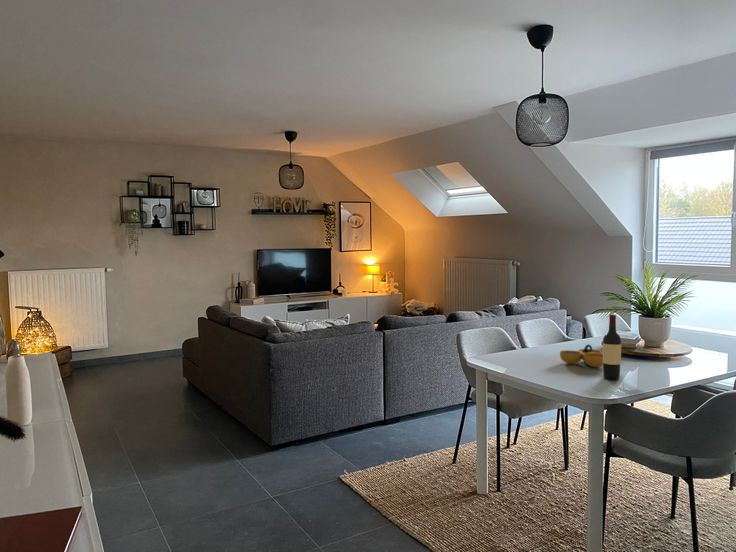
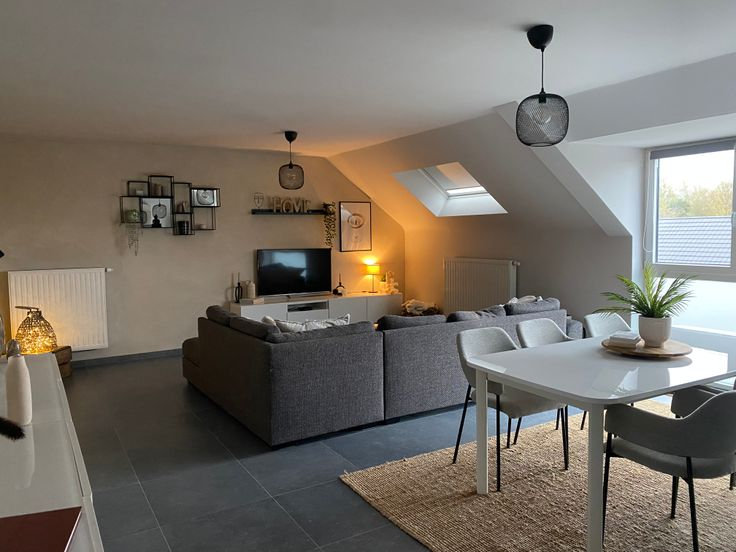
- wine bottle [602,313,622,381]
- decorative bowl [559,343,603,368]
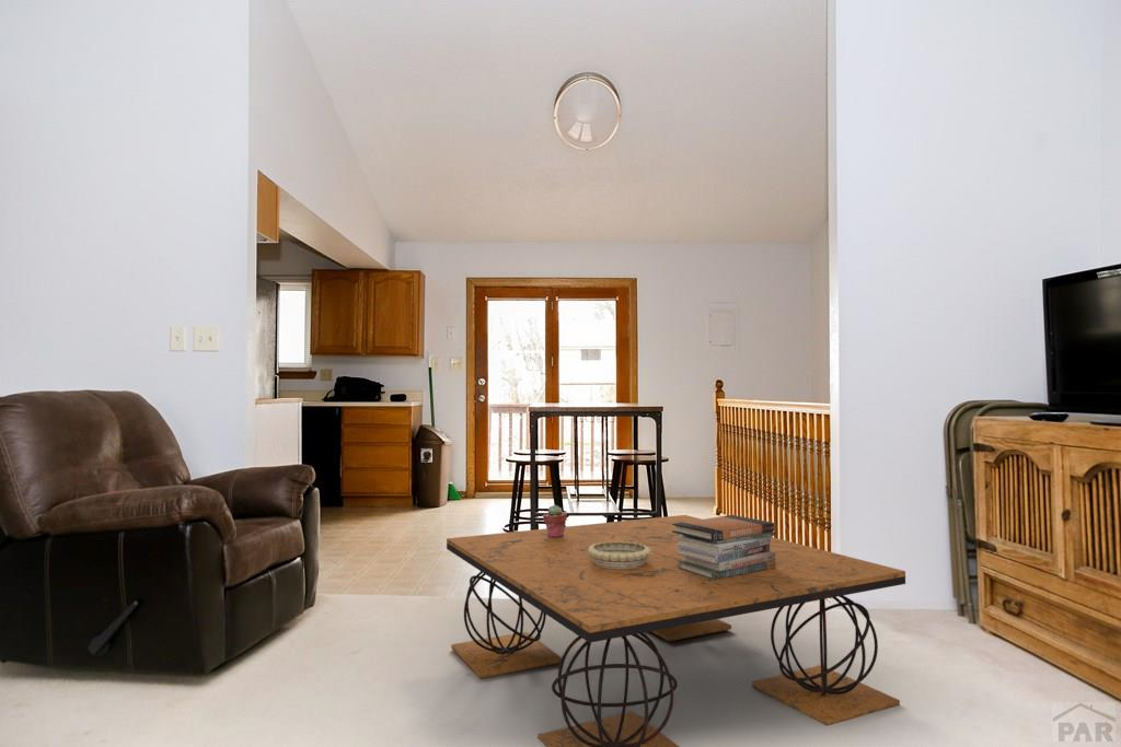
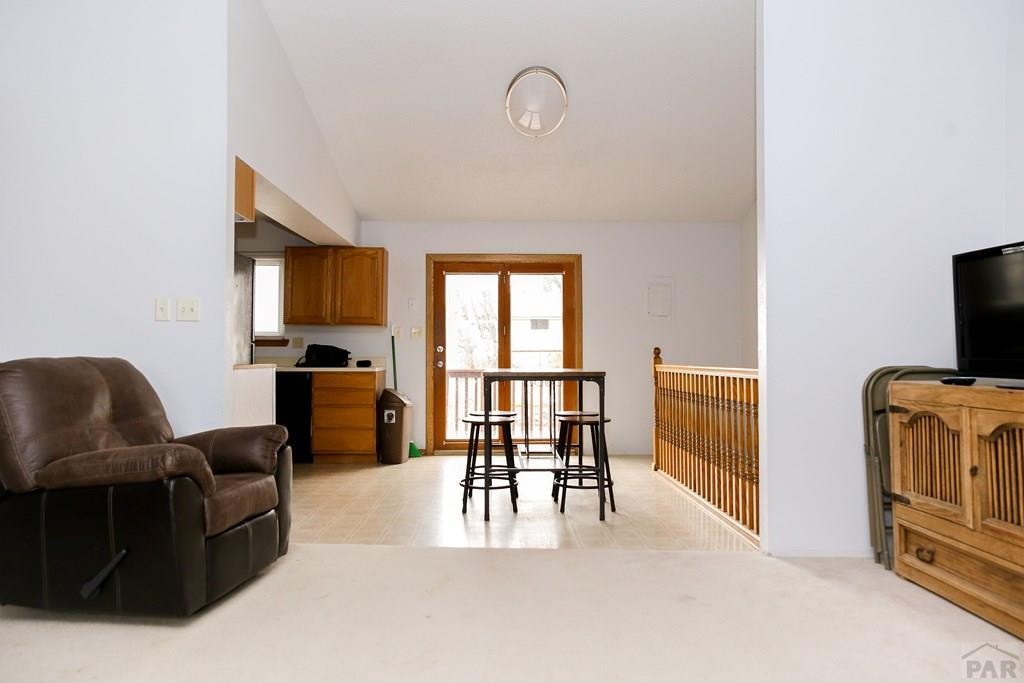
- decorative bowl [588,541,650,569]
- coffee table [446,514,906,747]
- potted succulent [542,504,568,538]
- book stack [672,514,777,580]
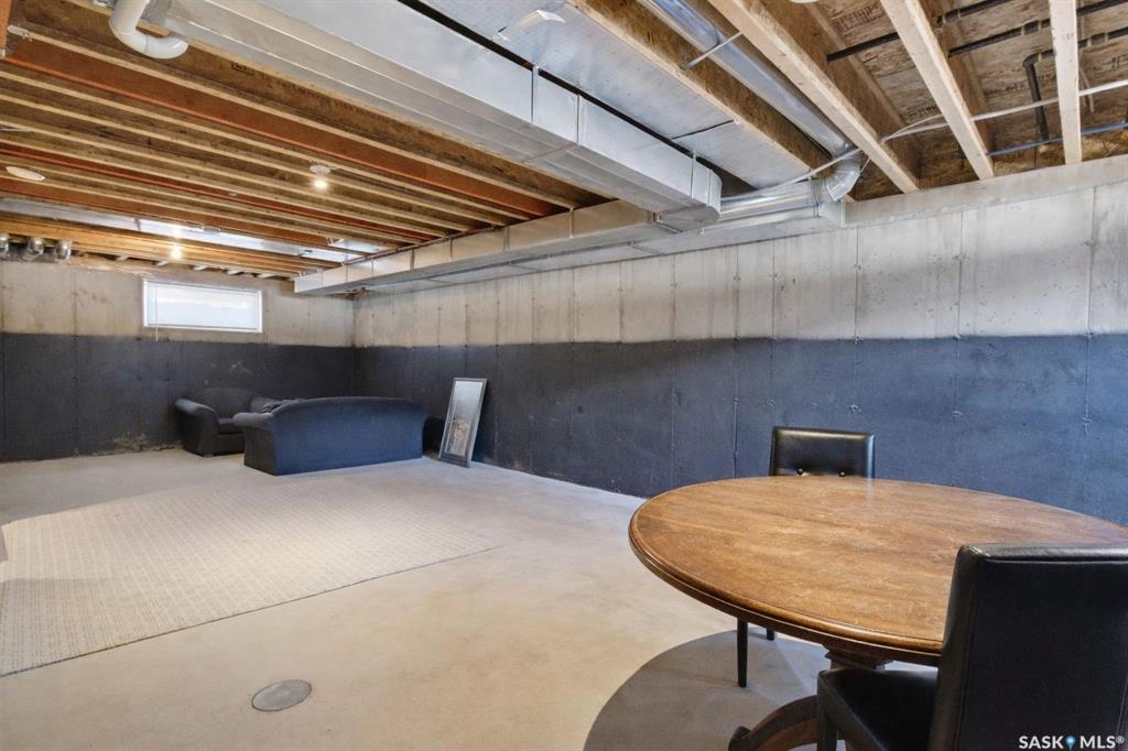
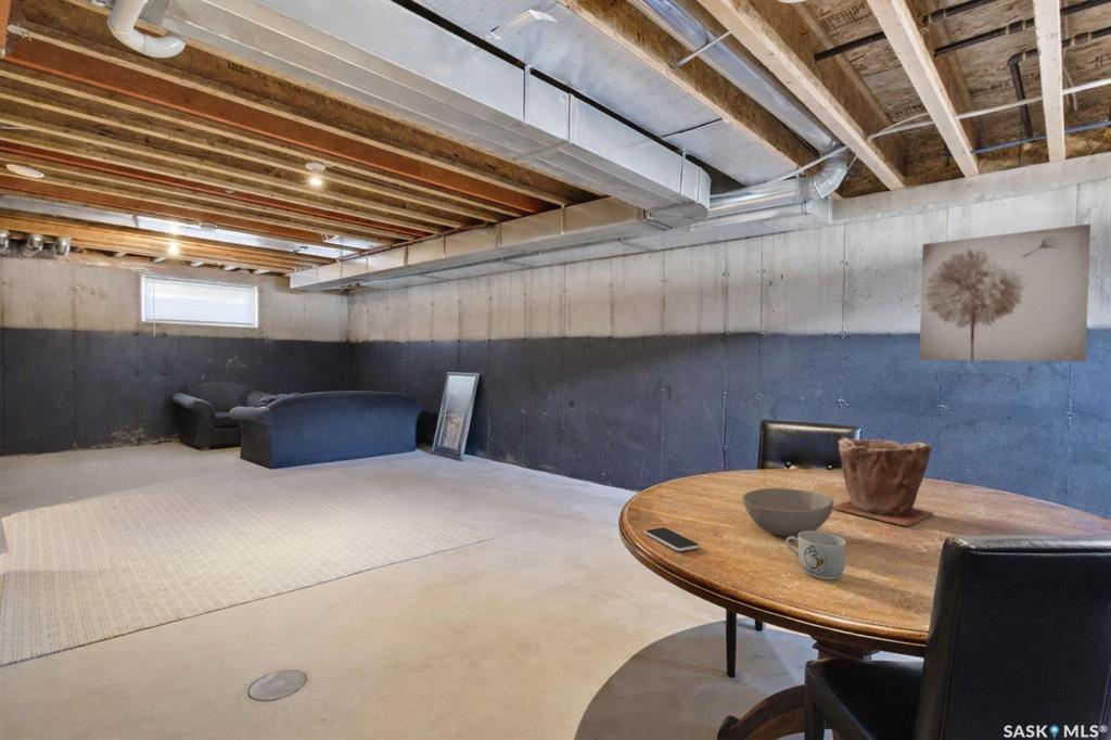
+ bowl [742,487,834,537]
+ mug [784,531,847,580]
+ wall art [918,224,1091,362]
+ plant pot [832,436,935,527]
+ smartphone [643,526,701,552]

Exercise aim:
Among the entries, find every line holding "bowl" and return it.

Exercise response:
- decorative bowl [559,343,603,368]
- decorative bowl [588,541,650,569]
+ bowl [742,487,834,537]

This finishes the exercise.